Canadian Geese graze nonstop and whatever goes in one end comes out the other in record time. There’s an old saying that if something bad happened way too fast it “moved like scoot through a goose.” Yep, scoot through a goose ain’t good, and it happens at warp speed.

Now that I’ve given you that amazingly awkward visual image, let me just say that what happened in Alabama’s legislature this past week was disheartening. It was not deliberative. The House and Senate leadership took a billion-dollar spending bill, pushing that sucker through the legislative process like scoot through a goose!

I’m sure they will say it went through the committee process. Did it? Did it really? Multiple legislators have said they never saw the bill until the special session was called. No public hearings, and little effort at amendment on a billion-dollar spending bill? A billion dollars should not be spent without clear and open deliberation.

Word is that “a deal with the governor was going to be honored and everyone had to get on board.” How about a deal with the people of Alabama?

Only three members of each body dissented. Only five members of the legislature said, “Hold on,” but they were run over, and a billion dollars flew to the governor for signature like scoot through a goose.

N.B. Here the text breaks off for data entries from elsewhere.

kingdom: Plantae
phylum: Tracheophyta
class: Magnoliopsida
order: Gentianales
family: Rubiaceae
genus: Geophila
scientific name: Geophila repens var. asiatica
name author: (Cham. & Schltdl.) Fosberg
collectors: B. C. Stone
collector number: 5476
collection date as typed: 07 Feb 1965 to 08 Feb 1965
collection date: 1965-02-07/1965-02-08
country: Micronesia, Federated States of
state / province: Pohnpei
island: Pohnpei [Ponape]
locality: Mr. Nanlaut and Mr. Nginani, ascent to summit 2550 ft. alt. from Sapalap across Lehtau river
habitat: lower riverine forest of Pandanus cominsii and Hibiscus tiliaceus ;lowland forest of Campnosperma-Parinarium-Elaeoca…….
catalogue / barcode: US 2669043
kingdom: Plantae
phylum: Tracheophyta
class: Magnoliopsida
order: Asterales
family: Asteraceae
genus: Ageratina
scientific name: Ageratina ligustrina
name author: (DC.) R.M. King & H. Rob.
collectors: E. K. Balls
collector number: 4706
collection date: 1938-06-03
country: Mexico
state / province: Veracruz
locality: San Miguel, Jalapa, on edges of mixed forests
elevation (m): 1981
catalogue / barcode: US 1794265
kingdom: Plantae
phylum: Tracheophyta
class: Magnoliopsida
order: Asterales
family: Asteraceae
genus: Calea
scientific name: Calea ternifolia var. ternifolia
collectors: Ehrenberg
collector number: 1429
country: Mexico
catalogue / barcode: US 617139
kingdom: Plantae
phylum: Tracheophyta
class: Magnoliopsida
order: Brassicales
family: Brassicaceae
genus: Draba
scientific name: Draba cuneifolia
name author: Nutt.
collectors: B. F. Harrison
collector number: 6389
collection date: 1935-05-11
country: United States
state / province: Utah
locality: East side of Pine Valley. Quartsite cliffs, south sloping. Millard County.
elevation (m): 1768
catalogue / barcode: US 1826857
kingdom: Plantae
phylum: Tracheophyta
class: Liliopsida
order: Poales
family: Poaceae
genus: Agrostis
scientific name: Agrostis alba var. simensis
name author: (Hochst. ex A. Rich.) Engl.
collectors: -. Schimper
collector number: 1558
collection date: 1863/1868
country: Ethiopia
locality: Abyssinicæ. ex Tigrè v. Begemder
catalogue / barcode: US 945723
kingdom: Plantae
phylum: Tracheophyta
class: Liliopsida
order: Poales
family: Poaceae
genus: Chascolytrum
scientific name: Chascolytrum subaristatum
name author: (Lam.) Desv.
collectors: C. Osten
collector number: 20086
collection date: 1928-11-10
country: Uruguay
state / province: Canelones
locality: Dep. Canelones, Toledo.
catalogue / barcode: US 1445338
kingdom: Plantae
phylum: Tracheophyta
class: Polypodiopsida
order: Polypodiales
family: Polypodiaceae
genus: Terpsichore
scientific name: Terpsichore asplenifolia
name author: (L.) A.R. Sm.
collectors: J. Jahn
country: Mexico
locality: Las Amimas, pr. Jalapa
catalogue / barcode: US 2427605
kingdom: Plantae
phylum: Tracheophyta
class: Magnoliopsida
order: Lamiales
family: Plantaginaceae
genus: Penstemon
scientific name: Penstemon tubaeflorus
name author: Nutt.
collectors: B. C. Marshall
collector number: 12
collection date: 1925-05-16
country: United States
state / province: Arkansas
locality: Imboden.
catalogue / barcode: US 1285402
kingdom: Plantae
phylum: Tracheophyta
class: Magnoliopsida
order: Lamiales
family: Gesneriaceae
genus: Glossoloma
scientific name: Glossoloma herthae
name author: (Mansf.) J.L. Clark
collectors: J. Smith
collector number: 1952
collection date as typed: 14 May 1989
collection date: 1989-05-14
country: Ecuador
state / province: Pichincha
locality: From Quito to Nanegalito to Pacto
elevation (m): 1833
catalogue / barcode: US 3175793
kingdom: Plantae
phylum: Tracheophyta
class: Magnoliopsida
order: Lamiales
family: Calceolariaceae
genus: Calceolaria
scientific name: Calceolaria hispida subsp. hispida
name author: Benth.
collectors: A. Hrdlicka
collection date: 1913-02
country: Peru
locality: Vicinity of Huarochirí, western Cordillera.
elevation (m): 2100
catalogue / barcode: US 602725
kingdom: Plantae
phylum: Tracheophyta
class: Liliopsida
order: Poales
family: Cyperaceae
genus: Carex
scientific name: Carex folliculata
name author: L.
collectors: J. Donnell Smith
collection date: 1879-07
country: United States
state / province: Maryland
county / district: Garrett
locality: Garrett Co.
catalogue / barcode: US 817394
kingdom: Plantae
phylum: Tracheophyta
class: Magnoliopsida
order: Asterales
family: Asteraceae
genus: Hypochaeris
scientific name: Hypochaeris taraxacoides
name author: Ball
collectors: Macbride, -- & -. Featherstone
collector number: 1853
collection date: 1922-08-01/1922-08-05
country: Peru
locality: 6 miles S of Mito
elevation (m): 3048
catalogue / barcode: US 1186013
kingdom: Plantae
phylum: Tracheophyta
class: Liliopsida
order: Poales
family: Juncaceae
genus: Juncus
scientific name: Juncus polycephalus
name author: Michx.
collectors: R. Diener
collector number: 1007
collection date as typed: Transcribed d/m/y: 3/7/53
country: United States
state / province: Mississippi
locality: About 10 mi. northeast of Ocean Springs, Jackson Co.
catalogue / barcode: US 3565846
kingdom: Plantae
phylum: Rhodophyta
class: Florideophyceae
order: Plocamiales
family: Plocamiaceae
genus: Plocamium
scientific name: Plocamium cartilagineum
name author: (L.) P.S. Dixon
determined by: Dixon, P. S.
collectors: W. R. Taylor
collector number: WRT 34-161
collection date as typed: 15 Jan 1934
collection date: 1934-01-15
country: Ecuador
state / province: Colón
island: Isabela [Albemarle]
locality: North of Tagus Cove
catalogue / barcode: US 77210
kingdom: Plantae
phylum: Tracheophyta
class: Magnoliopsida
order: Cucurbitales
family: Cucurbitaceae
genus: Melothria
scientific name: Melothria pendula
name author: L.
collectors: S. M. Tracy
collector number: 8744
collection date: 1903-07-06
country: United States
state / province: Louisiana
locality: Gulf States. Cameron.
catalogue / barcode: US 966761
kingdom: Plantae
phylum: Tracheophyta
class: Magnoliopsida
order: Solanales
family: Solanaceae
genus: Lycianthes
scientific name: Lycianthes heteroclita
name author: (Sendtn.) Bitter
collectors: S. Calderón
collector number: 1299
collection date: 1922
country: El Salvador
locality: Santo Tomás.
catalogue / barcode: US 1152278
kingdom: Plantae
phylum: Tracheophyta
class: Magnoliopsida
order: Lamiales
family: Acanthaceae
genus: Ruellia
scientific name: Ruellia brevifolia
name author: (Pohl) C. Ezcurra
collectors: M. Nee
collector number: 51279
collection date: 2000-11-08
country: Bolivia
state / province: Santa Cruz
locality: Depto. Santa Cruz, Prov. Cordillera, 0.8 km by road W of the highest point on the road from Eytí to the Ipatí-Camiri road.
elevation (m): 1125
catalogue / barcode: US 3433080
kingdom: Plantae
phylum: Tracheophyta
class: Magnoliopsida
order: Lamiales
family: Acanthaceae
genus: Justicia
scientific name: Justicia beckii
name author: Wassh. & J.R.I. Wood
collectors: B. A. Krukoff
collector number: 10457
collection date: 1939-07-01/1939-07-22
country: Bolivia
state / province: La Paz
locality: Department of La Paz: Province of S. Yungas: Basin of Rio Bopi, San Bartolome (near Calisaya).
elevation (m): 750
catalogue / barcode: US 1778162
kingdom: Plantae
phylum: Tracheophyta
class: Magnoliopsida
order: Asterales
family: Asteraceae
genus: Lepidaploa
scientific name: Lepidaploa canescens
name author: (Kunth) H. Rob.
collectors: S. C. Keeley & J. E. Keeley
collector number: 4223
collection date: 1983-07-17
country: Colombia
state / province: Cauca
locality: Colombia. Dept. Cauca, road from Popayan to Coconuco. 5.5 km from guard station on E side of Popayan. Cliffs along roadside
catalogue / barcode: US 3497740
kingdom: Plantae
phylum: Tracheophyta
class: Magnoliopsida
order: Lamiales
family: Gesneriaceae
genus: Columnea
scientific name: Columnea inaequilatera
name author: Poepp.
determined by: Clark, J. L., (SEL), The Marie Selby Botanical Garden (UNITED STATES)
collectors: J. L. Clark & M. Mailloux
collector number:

Some aspects of that spending bill were positive, but others were not. The truth is, the money had to be appropriated. This was a required “spend,” if you will, but the way it was done is as concerning as what the funds were appropriated for.

The governor’s staff wrote the bill and, from all accounts, the legislature gave her the checkbook. The legislature is a co-equal branch of government imbued with the power of the purse. As the head of the executive branch, all the governor can do is ask but not task.

But not last week. With nary a flicker of dismay or recognition, the governor’s billion-dollar plan flashed through the Alabama legislature like scoot through a goose.

If Alabama legislators don’t take a stand on setting true conservative policy and deliberatively forwarding their own agendas, then it might be a very long four years, for the executive branch could take this special session spending bill as a signal that the legislature is in the governor’s pocket.

Spending a billion dollars should not be a quick and non-debated matter. A billion extra dollars lying around should always be a serious and well-informed debate. But that is not what we saw last week. That billion dollars just blew out the backside of Alabama’s statehouse like scoot through a goose.